Although playing soccer is what brings these ladies together, The Wolves is not a story about sports. The audience is invited to take a special glimpse into the world of these teenage women as they face issues of envy, kindness, activism, sexual awakening, self-discovery, issues of self-loathing, social faux pas, eating disorders, mental health, rebellion, and growth. “What a gift for our audience of young women who will identify with these characters, and what a gift for everyone else who will finally get a chance to have a peek into this select circle,” remarked Hendricks, who emphasized how privileged she feels to be able to share this production with the Central Coast. “Sarah DeLappe’s script has stayed really authentic to what happens when nine teenage girls with distinct personalities come together, there’s going to be chat – all over the place”.
Hendricks is taking an authentic and realistic approach with this production through scene work and design elements. As part of the scenic design, the audience will experience the feeling of entering a multi-functional air dome as they step into the theatre and immediately feel AstroTurf beneath their feet.
Further supporting the authenticity of this production, the cast of The Wolves has been working diligently on their soccer skills. In December, the nine actresses were invited to partake in a soccer clinic with the Allan Hancock College Bulldogs women’s soccer team. Actresses and athletes worked side-by-side on soccer techniques, including stretches and various drills. Hendricks noticed a camaraderie instantly blossom.
“These young women, who had just met each other through kicking around balls and weaving in and out of orange cones, seemed to suddenly become great friends and allies which is something integral to The Wolves. I’m thrilled to be collaborating with the AHC soccer team. What we learned from that clinic will absolutely inspire the way we approach staging our production, and we plan to stay connected to the Hancock players throughout the process to ensure the soccer work remains impeccably accurate.”

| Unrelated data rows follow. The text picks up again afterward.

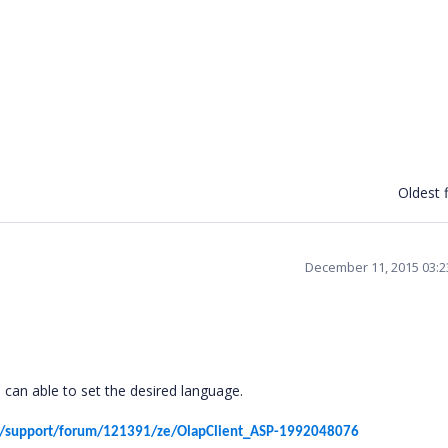
Oldest f
December 11, 2015 03:
 can able to set the desired language.
s/support/forum/121391/ze/OlapClient_ASP-1992048076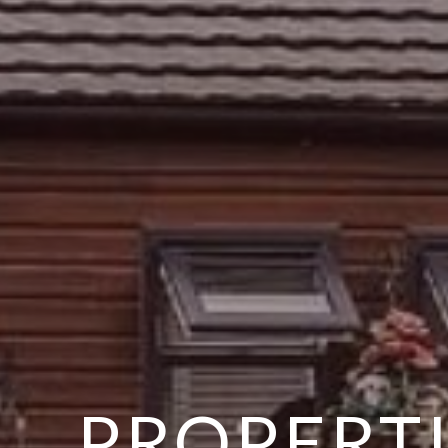
PROPERTI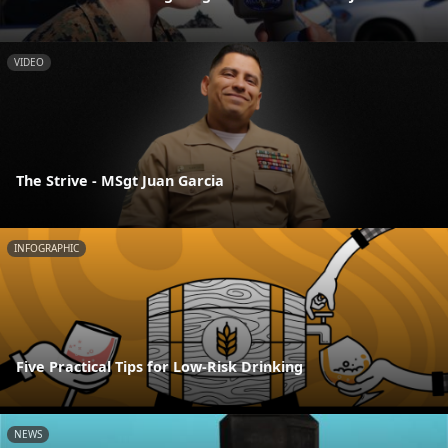
VIDEO
The Strive - MSgt Juan Garcia
INFOGRAPHIC
Five Practical Tips for Low-Risk Drinking
NEWS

Asked what she hoped the audience take away would be, “I would like our audiences to walk away feeling empowered.”
ABOUT THE AUTHOR
Sarah DeLappe’s play The Wolves (Pulitzer Prize finalist; Lortel, Outer Critics Circle nominations for Best Play/Emerging Playwright; Relentless Award, Sky Cooper New American Play Prize; Susan Smith Blackburn and Yale Prize finalist) premiered at The Playwrights Realm, following an engagement with New York Stage and Film, and development with Clubbed Thumb and Lincoln Center Theater. Fellowships and developmental support include The MacDowell Colony, The Ground Floor, LCT3 Playwright in Residence, Ars Nova Play Group, Page One Fellowship at The Playwrights Realm, SPACE on Ryder Farm, and Sitka Fellows Program. MFA: Brooklyn College.